= Chambal (region) =

Chambal topography

The Chambal is a geographical and cultural region in north-central India. It lies along the Chambal and Yamuna river valleys, in southeastern Rajasthan, southwestern Uttar Pradesh and northern Madhya Pradesh.
== Etymology==
The region derives its name from the Chambal River which flows through it.

== Geography ==
It covers the districts of Baran, Kota, Sawai Madhopur, Karauli, and Dholpur districts of Rajasthan, parts of Firozabad, Etawah, Auriya and Jalaun districts of UP, and Gwalior, Bhind, Morena and Sheopur districts of Madhya Pradesh. The region is covered by an estimated half a million hectares of badlands. It drains the northwest of the Central Vindhya Plateau and the southeastern part of the Aravalli Range. Southeastern tributaries like the Kali Sindh and Parbati begin at the extreme south of the Vindhyas and flow north in deep valleys, forming a triangular alluvial plain at elevation of 240-270 m. Afterwards the Banas, a northwestern tributary of the Chambal draining the Aravalli Range, joins the Chambal after crossing the hills near Sawai Madhopur in southeastern Rajasthan. The valley of the Chambal is wider near the confluence of the Kali Sindh and the Parbati and narrower after the confluence of the Banas. The Chambal extends to the ravines of the Choti Parbati in Rajasthan and the Kwari river in northeastern Madhya Pradesh.
The Chambal badlands are part of the greater Vindhyan Basin.

==Ravines of Chambal==
The ravines of Chambal were known in India as a region favored by the lawless. Many renowned dacoits, or bandits, such as Phoolan Devi maintained hideouts in the region. The reasons for dacoit activity in the Chambal valley are disputed. It may be feudal exploitation of those in the region prompted some to take to arms. The area was underdeveloped and poor, so banditry posed significant economic incentives. Yet many gangs operating in the valley were composed of higher-caste and wealthy individuals, suggesting that feudalism is only a partial explanation (Bhaduri, 1972; Khan, 1981; Jatar, 1980; Katare, 1972). Furthermore, traditional honour codes and blood feuds would drive some into criminality.
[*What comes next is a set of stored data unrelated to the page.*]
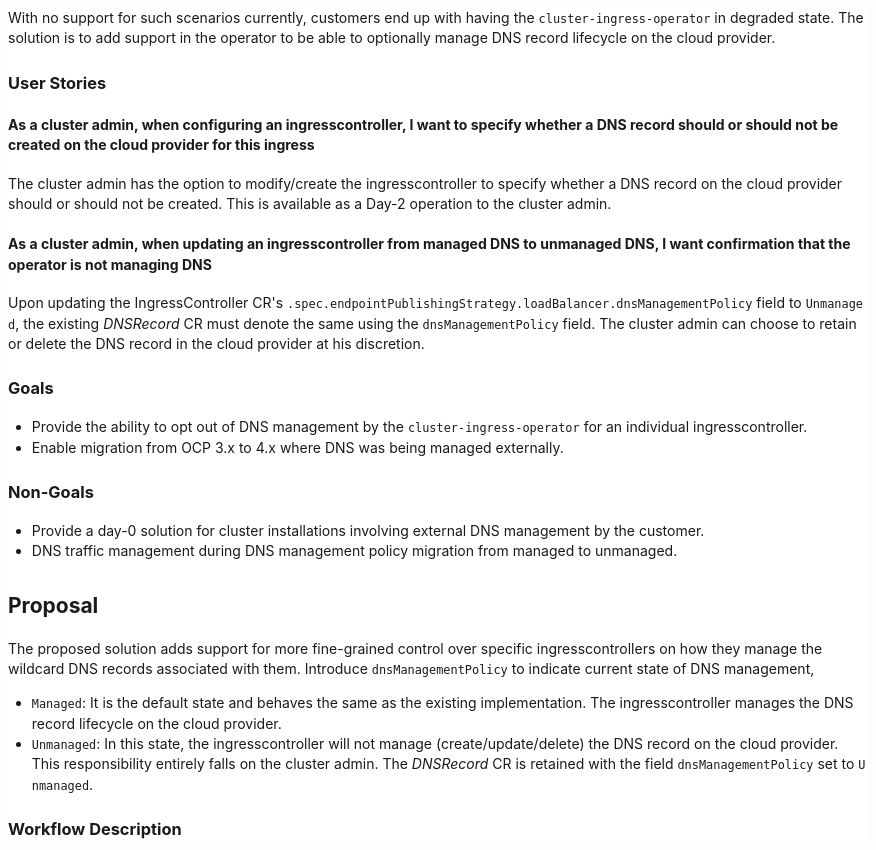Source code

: With no support for such scenarios currently, customers end up with having the
`cluster-ingress-operator` in degraded state. The solution is to add support
in the operator to be able to optionally manage DNS record lifecycle on the
cloud provider. 

### User Stories

#### As a cluster admin, when configuring an ingresscontroller, I want to specify whether a DNS record should or should not be created on the cloud provider for this ingress 

The cluster admin has the option to modify/create the ingresscontroller to 
specify whether a DNS record on the cloud provider should or should not be created. This is 
available as a Day-2 operation to the cluster admin.

#### As a cluster admin, when updating an ingresscontroller from managed DNS to unmanaged DNS, I want confirmation that the operator is not managing DNS

Upon updating the IngressController CR's `.spec.endpointPublishingStrategy.loadBalancer.dnsManagementPolicy`
field to `Unmanaged`, the existing *DNSRecord* CR must denote the same using the
`dnsManagementPolicy` field. The cluster admin can  choose to retain or delete the
DNS record in the cloud provider at his discretion. 

### Goals

- Provide the ability to opt out of DNS management by the `cluster-ingress-operator` for 
  an individual ingresscontroller.
- Enable migration from OCP 3.x to 4.x where DNS was being managed externally.

### Non-Goals

- Provide a day-0 solution for cluster installations involving external DNS
  management by the customer.
- DNS traffic management during DNS management policy migration from managed to unmanaged.

## Proposal

The proposed solution adds support for more fine-grained control over specific
ingresscontrollers on how they manage the wildcard DNS records associated with them.
Introduce `dnsManagementPolicy` to indicate current state of DNS management,
- `Managed`: It is the default state and behaves the same as the existing
  implementation. The ingresscontroller manages the DNS record lifecycle on the
  cloud provider.
- `Unmanaged`: In this state, the ingresscontroller will not manage (create/update/delete)
  the DNS record on the cloud provider. This responsibility entirely falls
  on the cluster admin. The *DNSRecord* CR is retained with the field `dnsManagementPolicy`
  set to `Unmanaged`.

### Workflow Description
In Chambal, organized crime controlled much of the countryside from the time of the British Raj up to the early 2000s, with the police offering high rewards for the most notorious bandit chiefs. The criminals regularly targeted local businesses, though they preferred to kidnap wealthy people, and demand ransom from their relatives - cutting off fingers, noses, and ears to pressure them into paying high sums. Many dacoity also posed as social bandits toward the local poor, paying medical bills and funding weddings.One ex-dacoit described his own criminal past by claiming that "I was a rebel. I fought injustice." Following intense anti-banditry campaigns by the Indian Police, highway robbery was almost completely eradicated in the early 2000s. Nevertheless, Chambal is still commmonly believed to be unsafe and bandit-infested by many Indians. One police officer noted that the fading of the dacoity was also due to social changes, as few young people were any longer willing to endure the harsh life as a highway robber in the countryside. Instead, they prefer to join crime groups in the city, where life is easier.